En un sens, c’est rassurant : ils n’ont pas l’intention de me séquestrer ou de m’enlever, ils ne veulent juste pas que je fourre mon nez dans leurs affaires…

 À la réflexion, cela ne l’étonnait pas que ses hôtes soient des contrebandiers : ils correspondaient tout à fait à l’image un peu folklorique qu’elle s’en faisait, une image qui datait probablement de sa vie d’avant, à l’époque où les épopées galactiques n’étaient encore pour elle que des blockbusters de grand écran.

 L’ennui, c’est que tout cela allait la mettre en retard, et elle ne voyait pas ce qu’elle pouvait faire !

Non mais sérieux ! De tous les vaisseaux de Carialis, il a fallu que j’emprunte justement celui qui fait une halte non déclarée dans son plan de vol !

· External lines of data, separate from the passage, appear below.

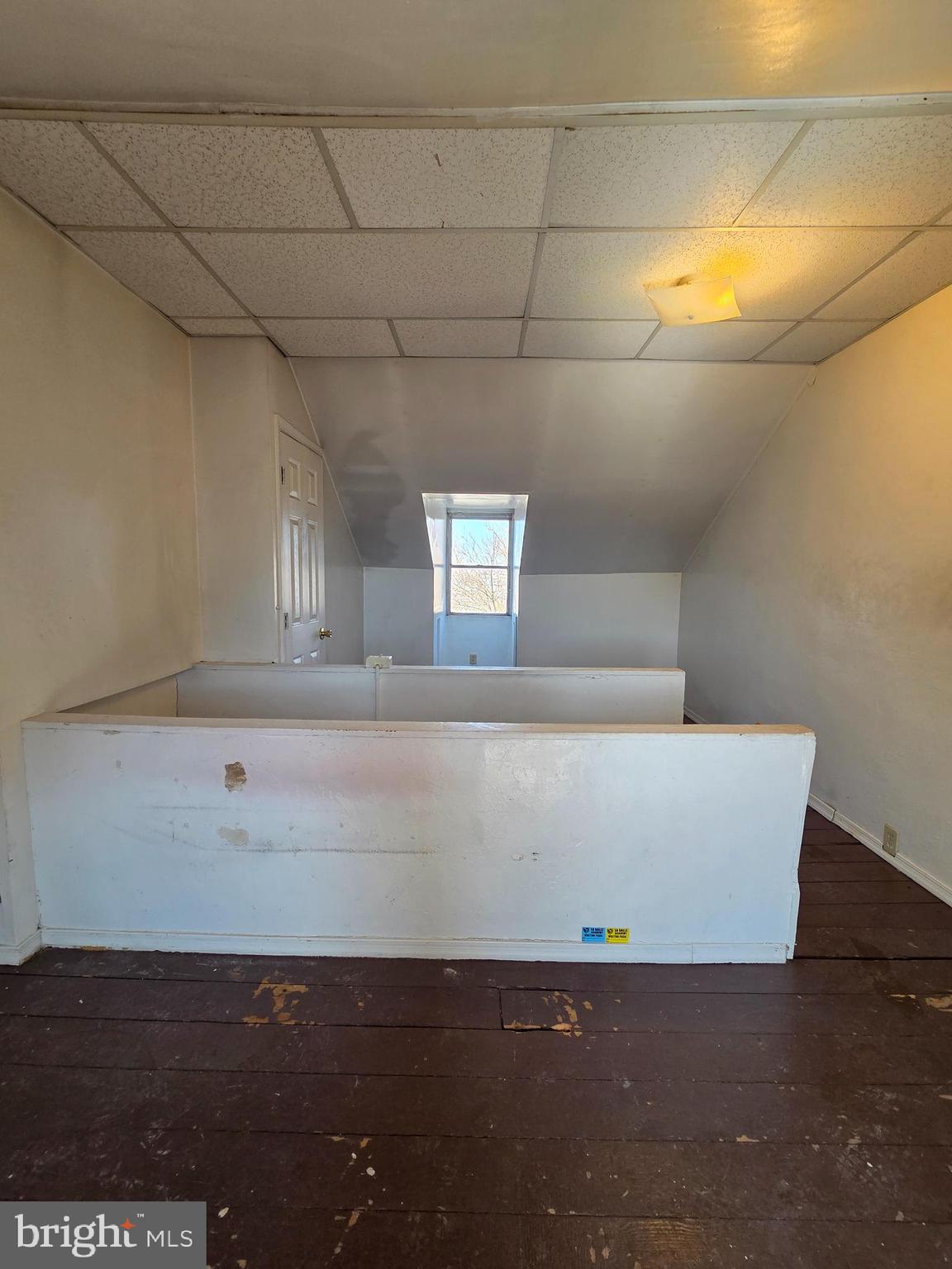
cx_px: 476
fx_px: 477
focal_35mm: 13
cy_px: 634
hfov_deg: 89.9
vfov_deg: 106.2
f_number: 2.2
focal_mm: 2.2
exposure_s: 1/120
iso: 160
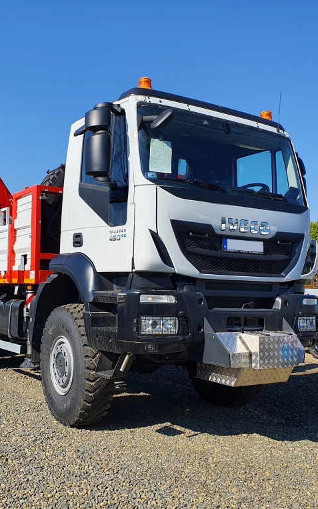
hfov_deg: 34.3
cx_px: 127
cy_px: 255
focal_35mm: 37
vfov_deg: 52.7
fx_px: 513
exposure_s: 1/1816
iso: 50
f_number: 2.4
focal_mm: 4.32
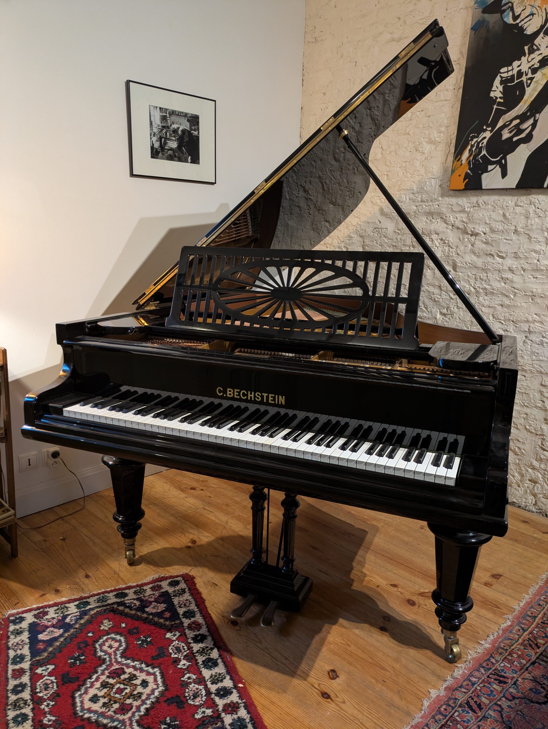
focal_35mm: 25
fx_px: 527
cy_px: 364
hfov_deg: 54.9
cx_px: 274
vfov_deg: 69.4
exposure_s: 1/25
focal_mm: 5.43
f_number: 1.89
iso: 308
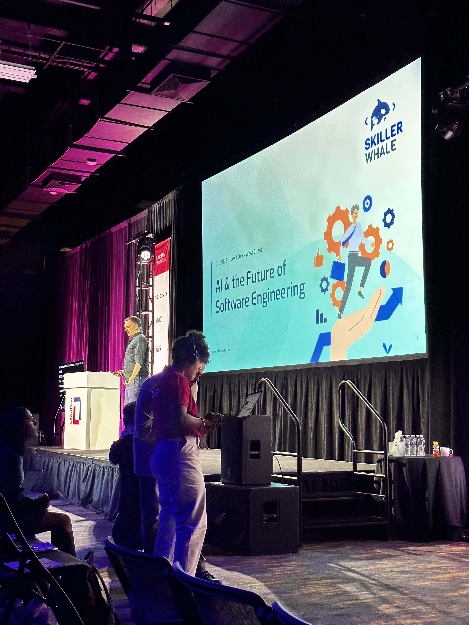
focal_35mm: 48
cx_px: 234
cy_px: 312
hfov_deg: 30.3
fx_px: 867
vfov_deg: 39.7
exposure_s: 1/60
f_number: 1.78
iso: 250
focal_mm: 6.86
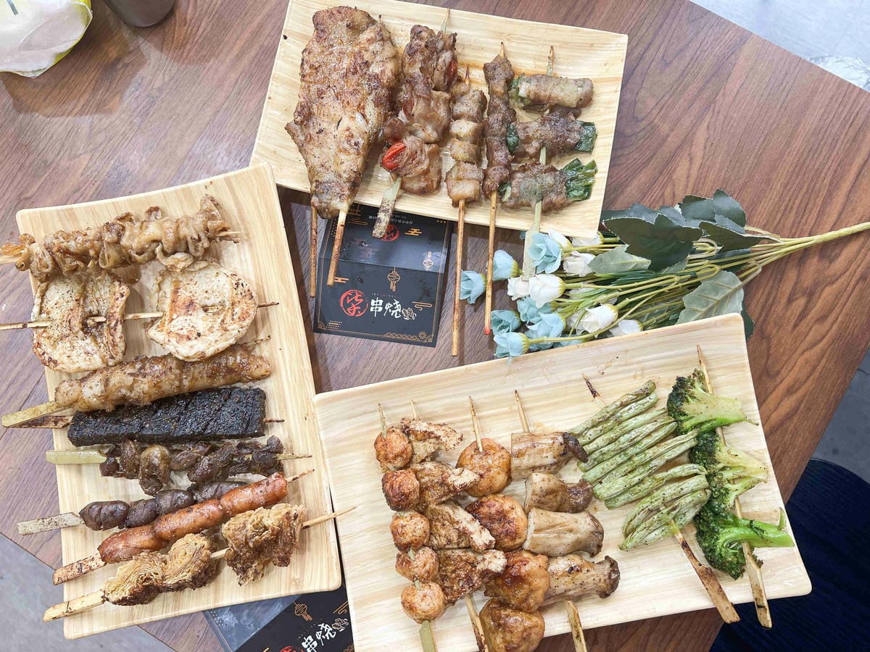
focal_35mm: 26
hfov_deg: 67.3
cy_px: 326
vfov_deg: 53.1
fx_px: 653
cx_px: 435
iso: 100
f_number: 1.5
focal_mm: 5.7
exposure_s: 1/120
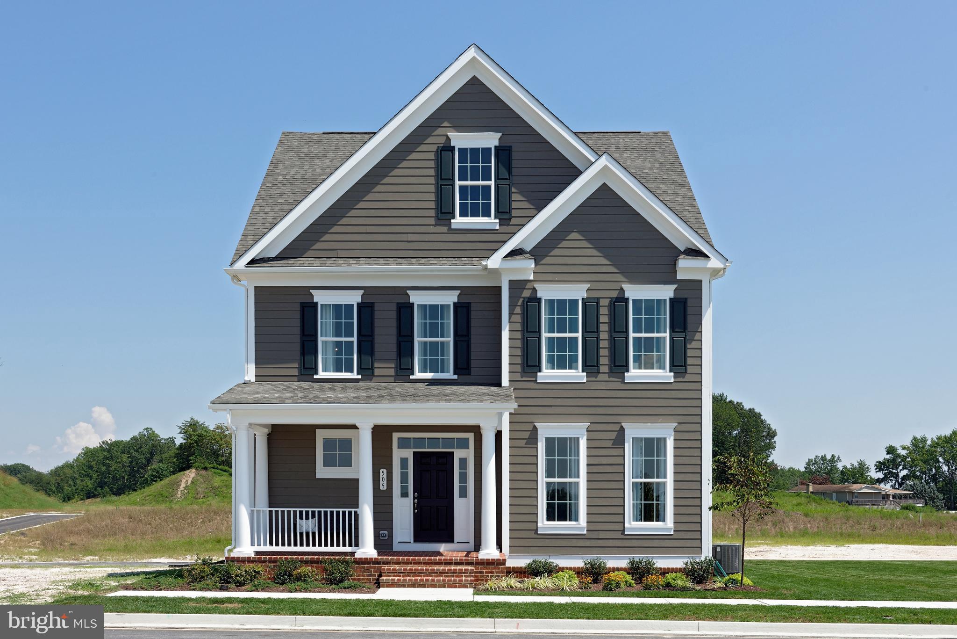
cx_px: 478
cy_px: 320
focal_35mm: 40
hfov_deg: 48.5
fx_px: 1063
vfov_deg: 33.4
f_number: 13
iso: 320
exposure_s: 1/250
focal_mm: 40
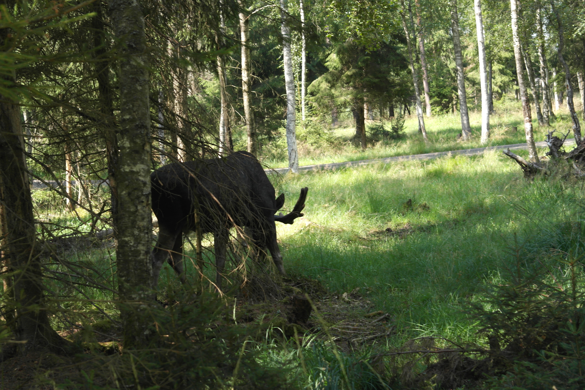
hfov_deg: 26.3
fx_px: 1251
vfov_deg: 17.7
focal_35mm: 77
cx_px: 292
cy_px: 195
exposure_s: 1/160
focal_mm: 50
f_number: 5.6
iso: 400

 Alors qu’elle observait la scène en contrebas, essayant de deviner sur quelle station spatiale ou croiseur elle pouvait bien se trouver – ce genre de renseignement intéresserait sûrement Leftarm – elle remarqua le symbole peint sur les robots-manutentionnaires. Bleu sur fond blanc, deux cercles traversés par une ligne sinueuse.

 Son cœur se glaça. Elle s’adossa à la paroi, le souffle court, et sentit les jambes lui manquer de nouveau. Ce n’était pas possible, elle devait se tromper !

 Mais non. Elle connaissait ce logo. Elle l’aurait même reconnu entre mille. C’était l’un des symboles les plus honnis de Kivilis, qu’on retrouvait parfois taggué sur des lieux d’attentat, en une revendication des plus sinistres. Un symbole qu’elle avait de très bonnes raisons de détester personnellement, de haïr même. À l’en croire, elle se trouvait actuellement dans l’un des repaires des plus grands terroristes de la Galaxie, et l’Œil du Cyclone était en train de leur fournir des marchandises !

 Elle retourna au hublot, l’esprit en ébullition, et agrippa le montant, tentant de se persuader qu’elle se trompait. Mais les uniformes des personnes qui se pressaient autour des caisses achevèrent de la convaincre. Malheureusement, le doute n’était pas possible !

— Les Libertans… souffla-t-elle par devers elle, incrédule et horrifiée.

— Je te dérange ? demanda alors une voix derrière elle, faussement nonchalante.

 Giles, le pilote ! Elle se retourna, complètement prise au dépourvu. Toute au choc de sa découverte, elle ne l’avait même pas senti arriver. Le contrebandier en redingote bleue la regardait depuis le sas, et cette fois, son pistolaser n’était plus dans son holster, mais pointé droit sur elle.